Is there any way to protect your impatiens? Probably the only certain way to do that is to plant the impatiens species and cultivars that aren’t susceptible, like the new SunPatiens varieties, the ones with the long, narrow, dark-green leaves. New Guinea impatiens are also immune but they have other problems.

If you’re growing standard impatiens, the Impatiens wallerianavarieties with the familiar rounded leaves about the size of a quarter, you might be able to delay this disease by avoiding the white impatiens cultivars and by avoiding overhead watering, which creates the kind of constantly moist conditions that mildews thrive in. But with our humidity and frequent rainfall, the disease will likely catch up with you at some point.

Surely there’s some cure for this disease? John Olive says no. As is the case with most fungal diseases, once it’s obvious on the plant, it’s too late to use a fungicide. Olive said some fungicides can be effective at delaying the onset of the disease, but only if they are used BEFORE the disease develops and are applied constantly, and in some cases every few days. He adds that those fungicides are simply not practical or effective in the landscape or in home gardens.

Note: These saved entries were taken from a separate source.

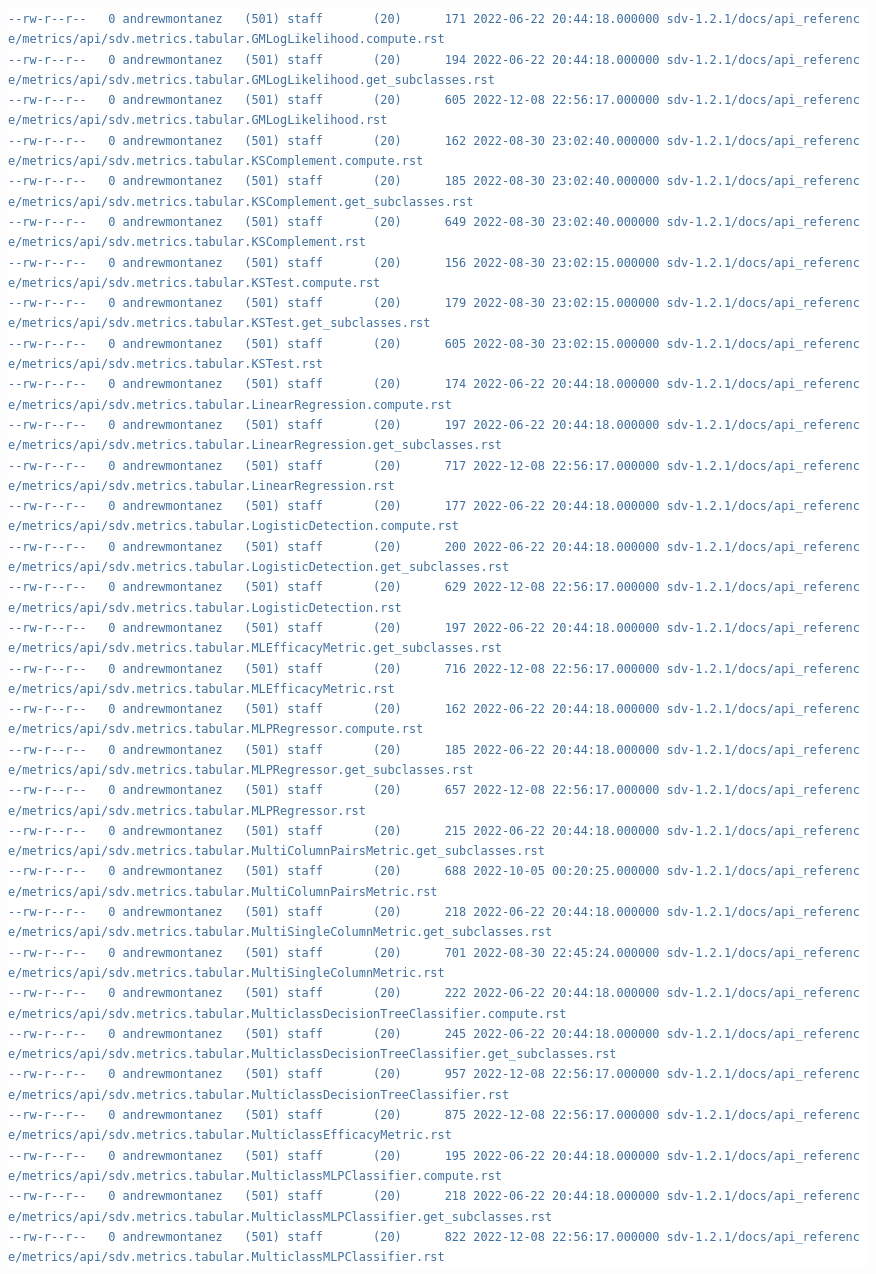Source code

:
 ```diff
--rw-r--r--   0 andrewmontanez   (501) staff       (20)      171 2022-06-22 20:44:18.000000 sdv-1.2.1/docs/api_reference/metrics/api/sdv.metrics.tabular.GMLogLikelihood.compute.rst
--rw-r--r--   0 andrewmontanez   (501) staff       (20)      194 2022-06-22 20:44:18.000000 sdv-1.2.1/docs/api_reference/metrics/api/sdv.metrics.tabular.GMLogLikelihood.get_subclasses.rst
--rw-r--r--   0 andrewmontanez   (501) staff       (20)      605 2022-12-08 22:56:17.000000 sdv-1.2.1/docs/api_reference/metrics/api/sdv.metrics.tabular.GMLogLikelihood.rst
--rw-r--r--   0 andrewmontanez   (501) staff       (20)      162 2022-08-30 23:02:40.000000 sdv-1.2.1/docs/api_reference/metrics/api/sdv.metrics.tabular.KSComplement.compute.rst
--rw-r--r--   0 andrewmontanez   (501) staff       (20)      185 2022-08-30 23:02:40.000000 sdv-1.2.1/docs/api_reference/metrics/api/sdv.metrics.tabular.KSComplement.get_subclasses.rst
--rw-r--r--   0 andrewmontanez   (501) staff       (20)      649 2022-08-30 23:02:40.000000 sdv-1.2.1/docs/api_reference/metrics/api/sdv.metrics.tabular.KSComplement.rst
--rw-r--r--   0 andrewmontanez   (501) staff       (20)      156 2022-08-30 23:02:15.000000 sdv-1.2.1/docs/api_reference/metrics/api/sdv.metrics.tabular.KSTest.compute.rst
--rw-r--r--   0 andrewmontanez   (501) staff       (20)      179 2022-08-30 23:02:15.000000 sdv-1.2.1/docs/api_reference/metrics/api/sdv.metrics.tabular.KSTest.get_subclasses.rst
--rw-r--r--   0 andrewmontanez   (501) staff       (20)      605 2022-08-30 23:02:15.000000 sdv-1.2.1/docs/api_reference/metrics/api/sdv.metrics.tabular.KSTest.rst
--rw-r--r--   0 andrewmontanez   (501) staff       (20)      174 2022-06-22 20:44:18.000000 sdv-1.2.1/docs/api_reference/metrics/api/sdv.metrics.tabular.LinearRegression.compute.rst
--rw-r--r--   0 andrewmontanez   (501) staff       (20)      197 2022-06-22 20:44:18.000000 sdv-1.2.1/docs/api_reference/metrics/api/sdv.metrics.tabular.LinearRegression.get_subclasses.rst
--rw-r--r--   0 andrewmontanez   (501) staff       (20)      717 2022-12-08 22:56:17.000000 sdv-1.2.1/docs/api_reference/metrics/api/sdv.metrics.tabular.LinearRegression.rst
--rw-r--r--   0 andrewmontanez   (501) staff       (20)      177 2022-06-22 20:44:18.000000 sdv-1.2.1/docs/api_reference/metrics/api/sdv.metrics.tabular.LogisticDetection.compute.rst
--rw-r--r--   0 andrewmontanez   (501) staff       (20)      200 2022-06-22 20:44:18.000000 sdv-1.2.1/docs/api_reference/metrics/api/sdv.metrics.tabular.LogisticDetection.get_subclasses.rst
--rw-r--r--   0 andrewmontanez   (501) staff       (20)      629 2022-12-08 22:56:17.000000 sdv-1.2.1/docs/api_reference/metrics/api/sdv.metrics.tabular.LogisticDetection.rst
--rw-r--r--   0 andrewmontanez   (501) staff       (20)      197 2022-06-22 20:44:18.000000 sdv-1.2.1/docs/api_reference/metrics/api/sdv.metrics.tabular.MLEfficacyMetric.get_subclasses.rst
--rw-r--r--   0 andrewmontanez   (501) staff       (20)      716 2022-12-08 22:56:17.000000 sdv-1.2.1/docs/api_reference/metrics/api/sdv.metrics.tabular.MLEfficacyMetric.rst
--rw-r--r--   0 andrewmontanez   (501) staff       (20)      162 2022-06-22 20:44:18.000000 sdv-1.2.1/docs/api_reference/metrics/api/sdv.metrics.tabular.MLPRegressor.compute.rst
--rw-r--r--   0 andrewmontanez   (501) staff       (20)      185 2022-06-22 20:44:18.000000 sdv-1.2.1/docs/api_reference/metrics/api/sdv.metrics.tabular.MLPRegressor.get_subclasses.rst
--rw-r--r--   0 andrewmontanez   (501) staff       (20)      657 2022-12-08 22:56:17.000000 sdv-1.2.1/docs/api_reference/metrics/api/sdv.metrics.tabular.MLPRegressor.rst
--rw-r--r--   0 andrewmontanez   (501) staff       (20)      215 2022-06-22 20:44:18.000000 sdv-1.2.1/docs/api_reference/metrics/api/sdv.metrics.tabular.MultiColumnPairsMetric.get_subclasses.rst
--rw-r--r--   0 andrewmontanez   (501) staff       (20)      688 2022-10-05 00:20:25.000000 sdv-1.2.1/docs/api_reference/metrics/api/sdv.metrics.tabular.MultiColumnPairsMetric.rst
--rw-r--r--   0 andrewmontanez   (501) staff       (20)      218 2022-06-22 20:44:18.000000 sdv-1.2.1/docs/api_reference/metrics/api/sdv.metrics.tabular.MultiSingleColumnMetric.get_subclasses.rst
--rw-r--r--   0 andrewmontanez   (501) staff       (20)      701 2022-08-30 22:45:24.000000 sdv-1.2.1/docs/api_reference/metrics/api/sdv.metrics.tabular.MultiSingleColumnMetric.rst
--rw-r--r--   0 andrewmontanez   (501) staff       (20)      222 2022-06-22 20:44:18.000000 sdv-1.2.1/docs/api_reference/metrics/api/sdv.metrics.tabular.MulticlassDecisionTreeClassifier.compute.rst
--rw-r--r--   0 andrewmontanez   (501) staff       (20)      245 2022-06-22 20:44:18.000000 sdv-1.2.1/docs/api_reference/metrics/api/sdv.metrics.tabular.MulticlassDecisionTreeClassifier.get_subclasses.rst
--rw-r--r--   0 andrewmontanez   (501) staff       (20)      957 2022-12-08 22:56:17.000000 sdv-1.2.1/docs/api_reference/metrics/api/sdv.metrics.tabular.MulticlassDecisionTreeClassifier.rst
--rw-r--r--   0 andrewmontanez   (501) staff       (20)      875 2022-12-08 22:56:17.000000 sdv-1.2.1/docs/api_reference/metrics/api/sdv.metrics.tabular.MulticlassEfficacyMetric.rst
--rw-r--r--   0 andrewmontanez   (501) staff       (20)      195 2022-06-22 20:44:18.000000 sdv-1.2.1/docs/api_reference/metrics/api/sdv.metrics.tabular.MulticlassMLPClassifier.compute.rst
--rw-r--r--   0 andrewmontanez   (501) staff       (20)      218 2022-06-22 20:44:18.000000 sdv-1.2.1/docs/api_reference/metrics/api/sdv.metrics.tabular.MulticlassMLPClassifier.get_subclasses.rst
--rw-r--r--   0 andrewmontanez   (501) staff       (20)      822 2022-12-08 22:56:17.000000 sdv-1.2.1/docs/api_reference/metrics/api/sdv.metrics.tabular.MulticlassMLPClassifier.rst
```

There is some chance that impatiens not completely defoliated may recover as the night temperatures warm in the middle of our Gulf summer. Even the most heat tolerant downy mildews can’t survive if temperatures never drop below the upper 70s (which is often the case in the middle of July). Higher daytime temperatures, in the upper 80s and lower 90s, may also suppress or eliminate the disease. But from a practical standpoint, it doesn’t make sense for growers to continue growing and selling these varieties if they’re not going to survive normal spring and fall temperatures, so we may well be seeing the last generation of old-fashioned walleriana impatiens on the Gulf Coast.

And a quick reminder: The disease ONLY affects impatiens and their close relatives. So you don’t need to worry about the disease “jumping” to other plants.

Stay tuned next week, and we’ll tell you about ANOTHER downy mildew disease affecting only basil plants. It’s a bad situation, but there is still room for optimism, and we’ll tell basil lovers what they can do to escape the ravages of this new disease.

(Special thanks to Auburn University disease specialist John Olive for providing information for this article.)